--- Data provided Enclosed Below ---

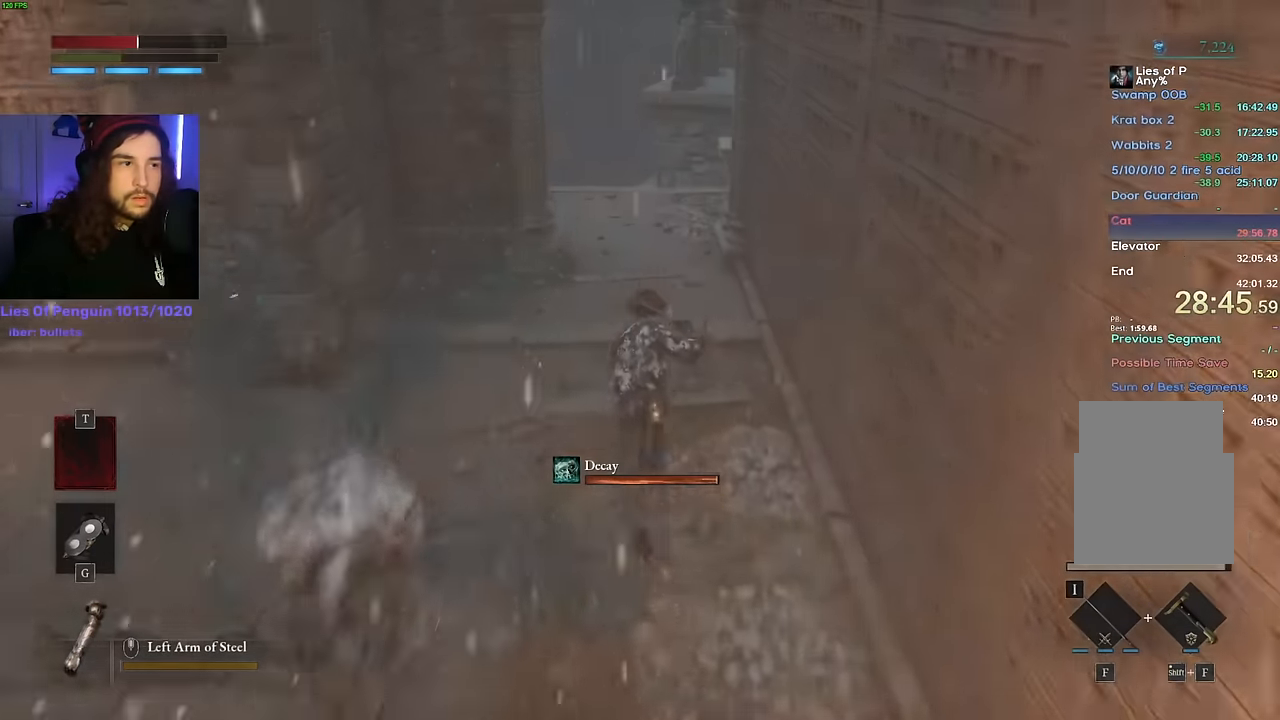
{"keys": ["space", "w"], "mouse": [], "events": []}
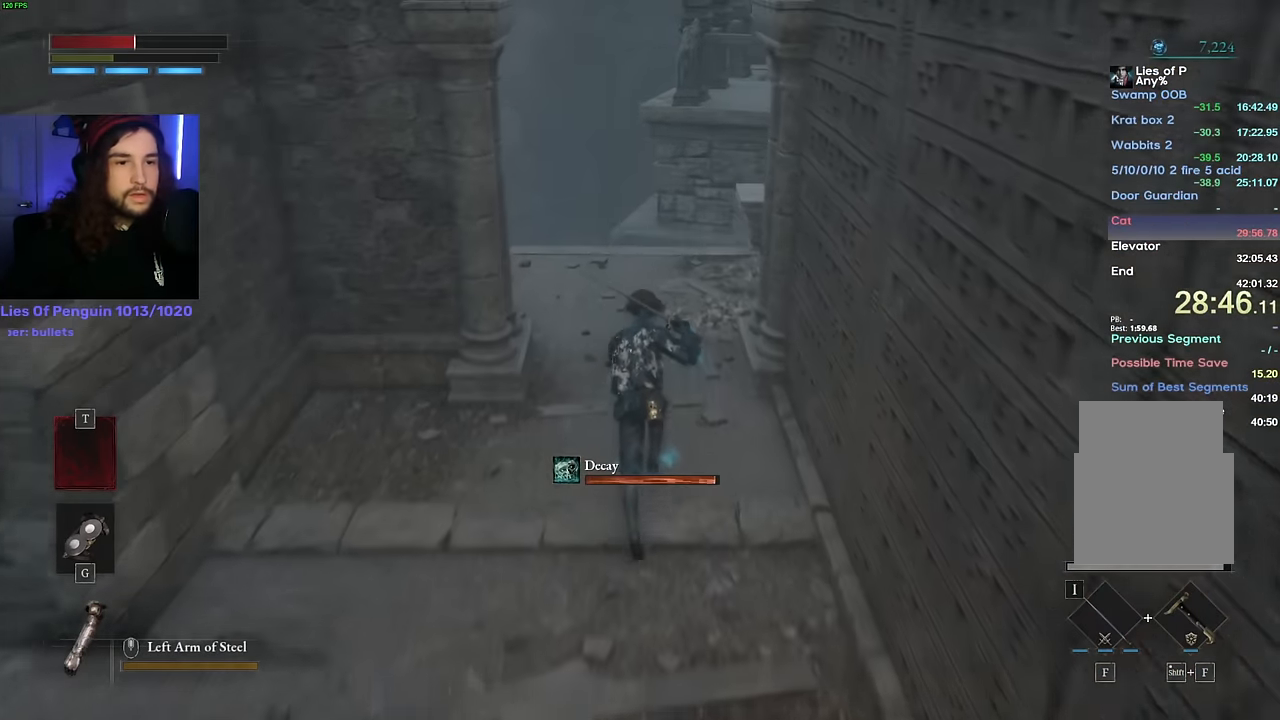
{"keys": ["space", "w"], "mouse": [], "events": []}
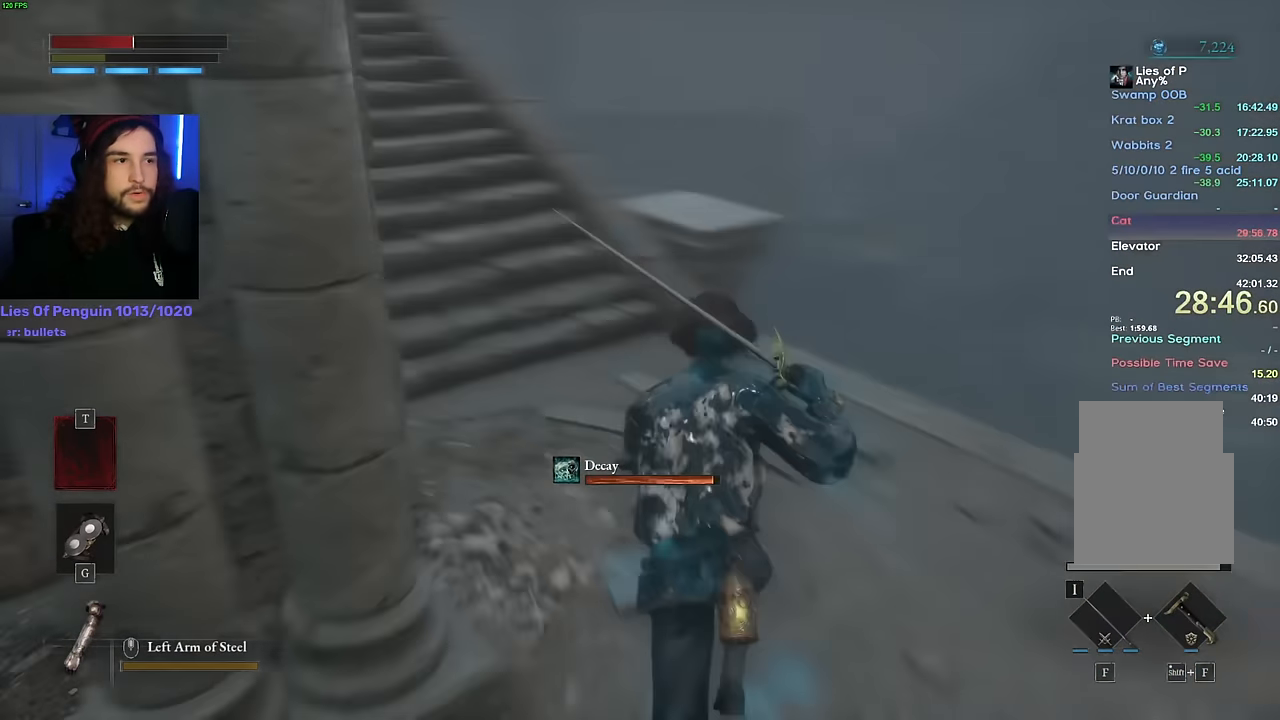
{"keys": ["space", "w"], "mouse": [], "events": []}
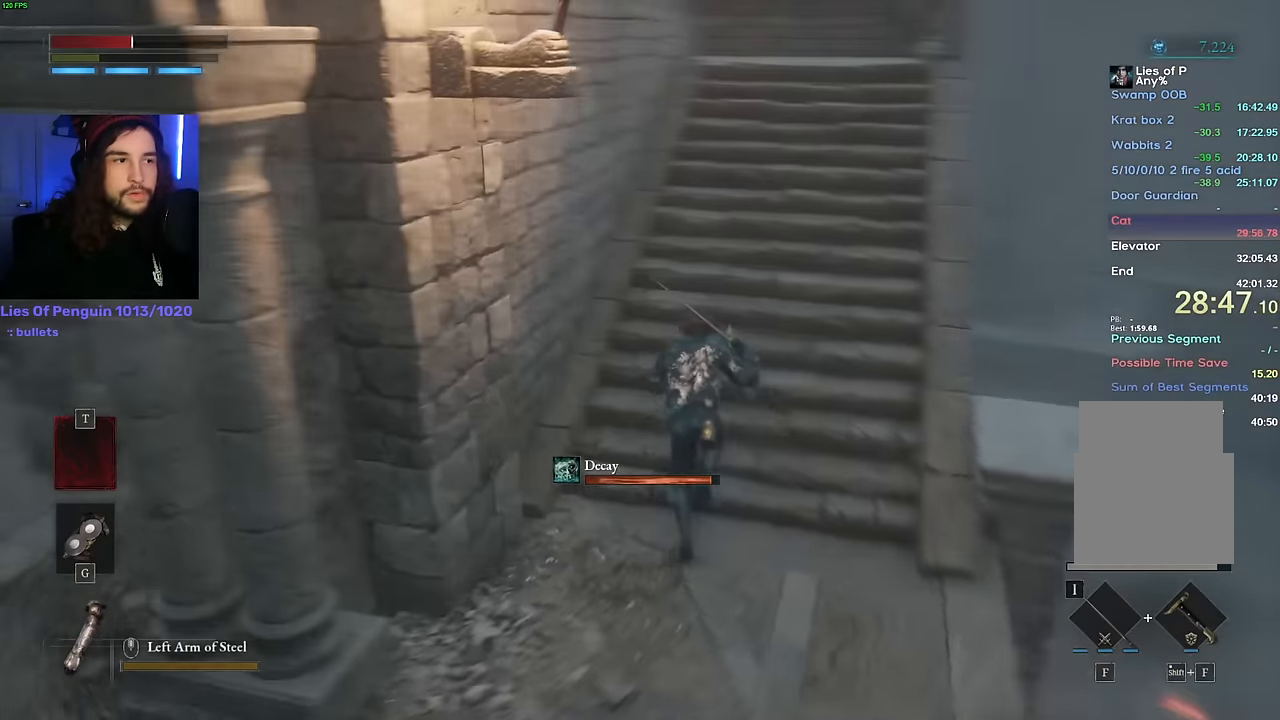
{"keys": ["d", "space", "w"], "mouse": [], "events": [[84, "d", "down"]]}
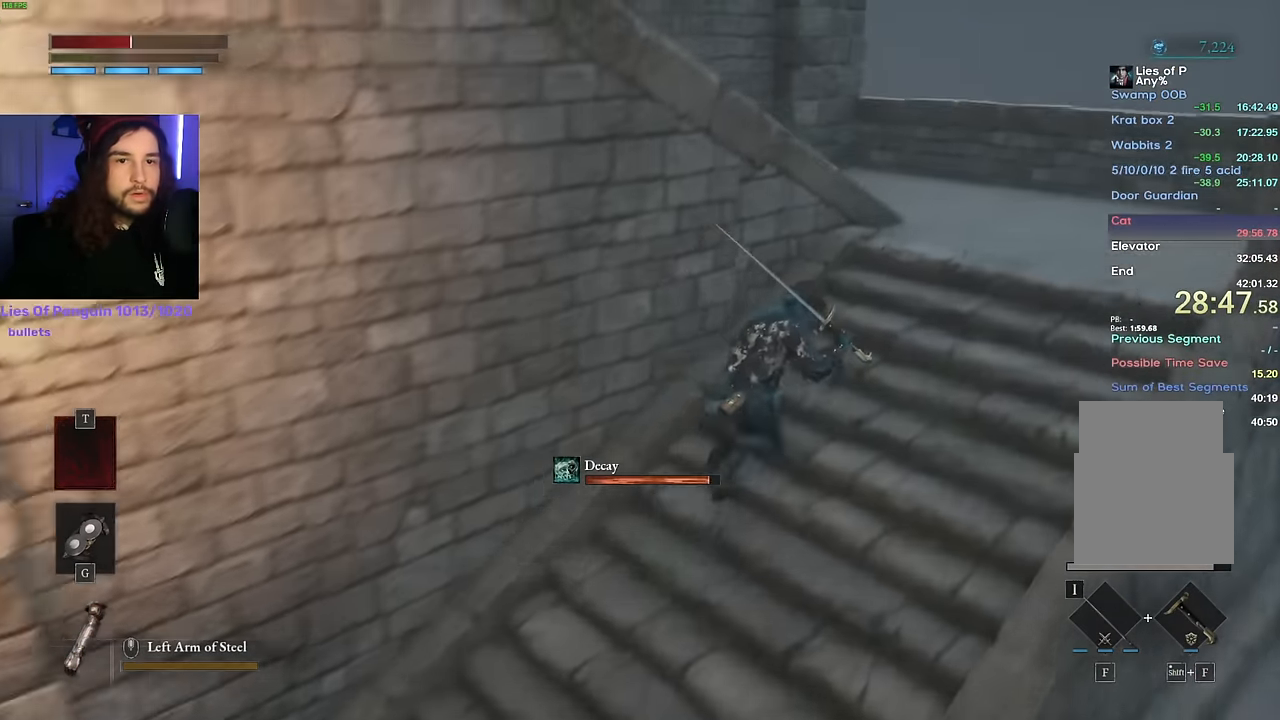
{"keys": ["space", "w"], "mouse": [], "events": [[400, "d", "up"]]}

--- End of Enclosed Data provided ---

Reproduce the entries above word for word. Pictures stay out.

-- Exercise solution --
{"keys": ["space", "w"], "mouse": [], "events": []}
{"keys": ["space", "w"], "mouse": [], "events": []}
{"keys": ["space", "w"], "mouse": [], "events": []}
{"keys": ["d", "space", "w"], "mouse": [], "events": [[84, "d", "down"]]}
{"keys": ["space", "w"], "mouse": [], "events": [[400, "d", "up"]]}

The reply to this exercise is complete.